Prompt:
A complete response lists each line of the data below that includes the word "left".

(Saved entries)

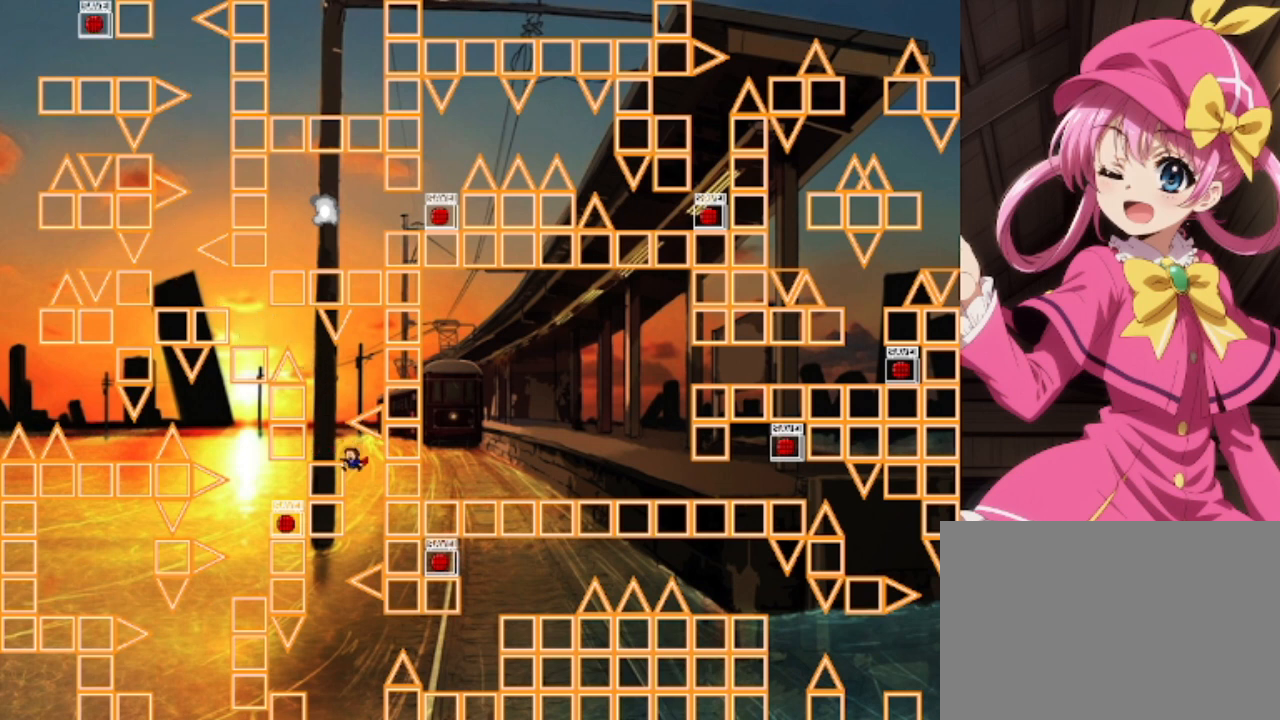
{"keys": [], "events": [[300, "shift", "down"], [367, "shift", "up"], [467, "left", "up"]]}
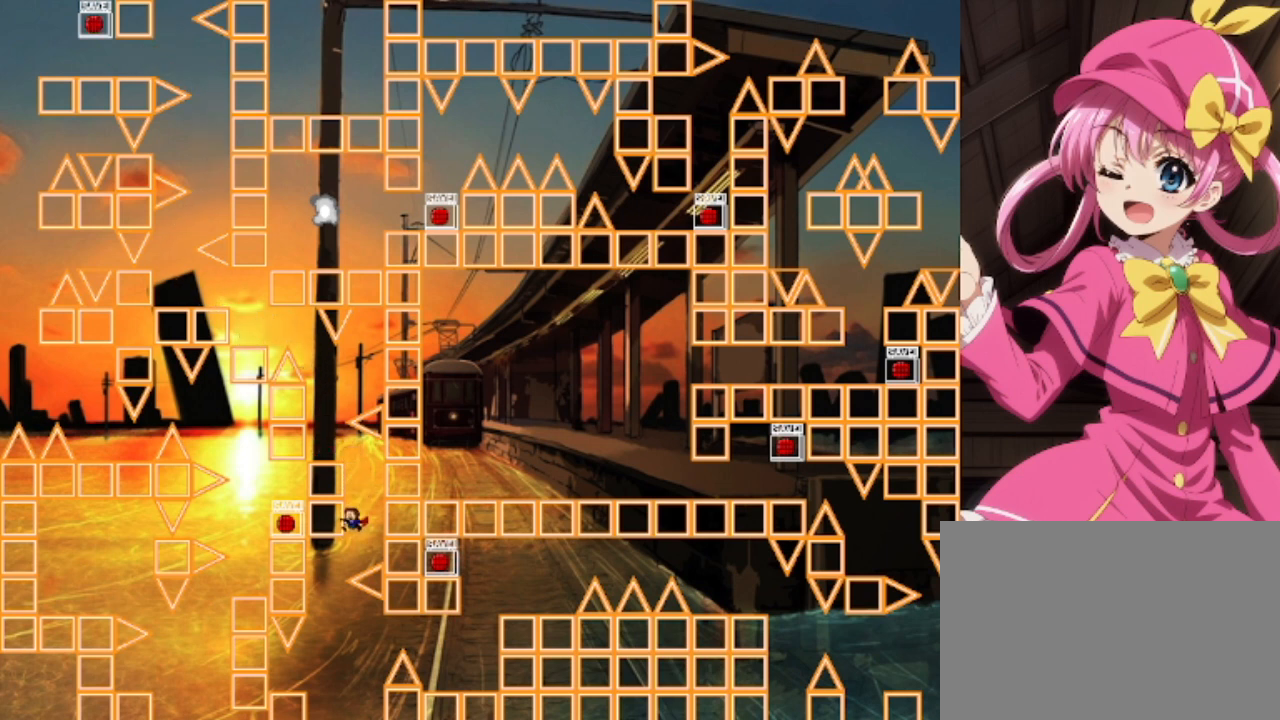
{"keys": [], "events": [[167, "left", "down"], [500, "left", "up"]]}
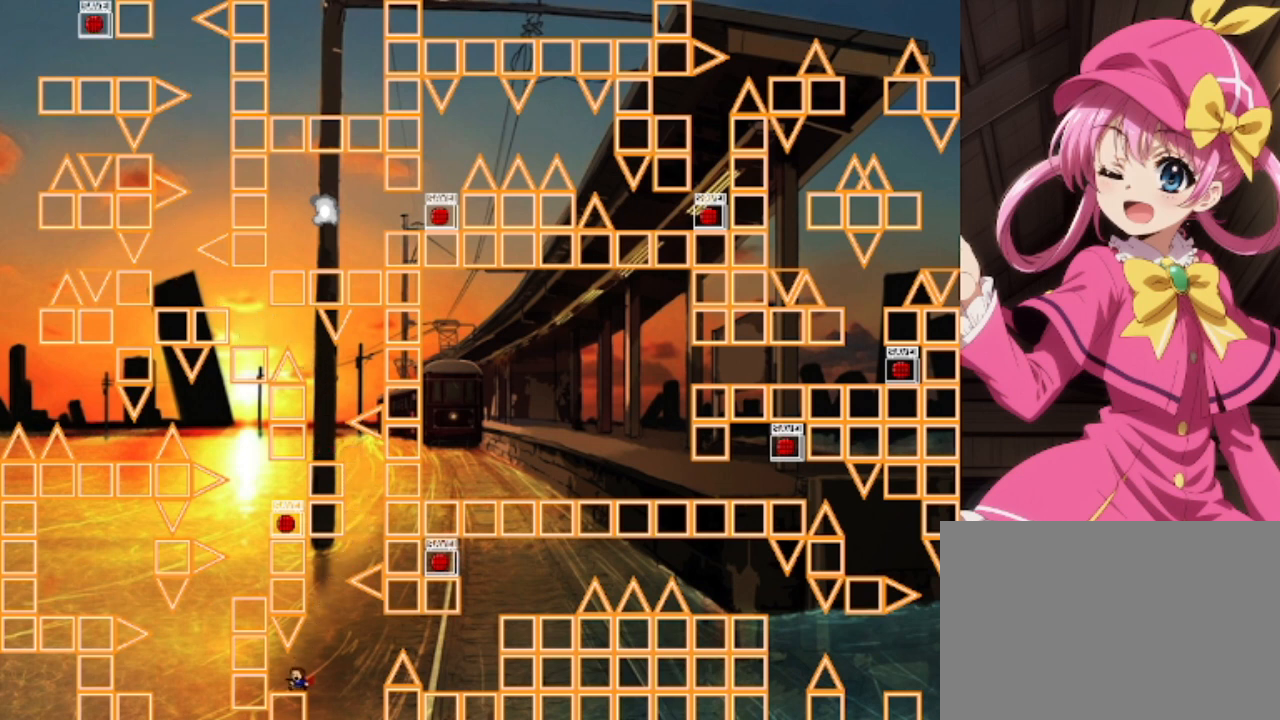
{"keys": ["right"], "events": [[333, "right", "down"], [333, "shift", "down"], [433, "shift", "up"]]}
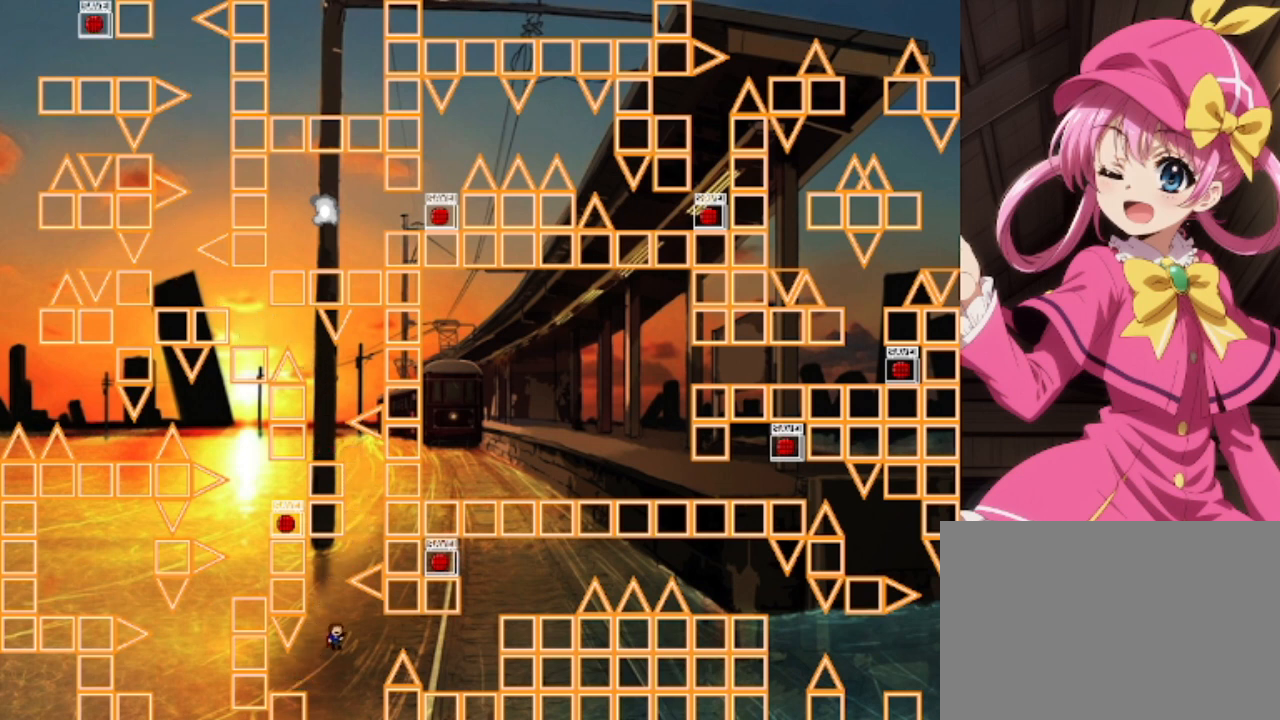
{"keys": ["right", "shift"], "events": [[267, "shift", "down"]]}
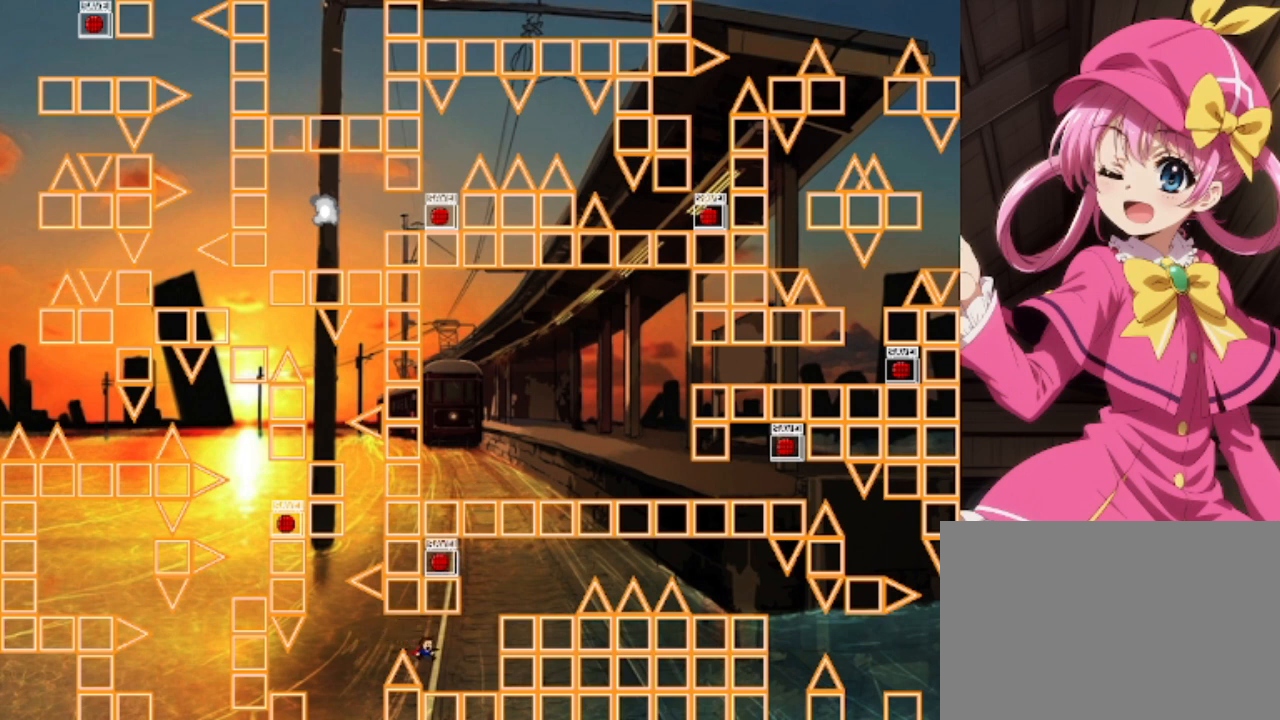
{"keys": ["shift"], "events": [[100, "shift", "up"], [267, "shift", "down"], [333, "right", "up"], [433, "shift", "up"], [467, "shift", "down"]]}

Task answer:
{"keys": [], "events": [[300, "shift", "down"], [367, "shift", "up"], [467, "left", "up"]]}
{"keys": [], "events": [[167, "left", "down"], [500, "left", "up"]]}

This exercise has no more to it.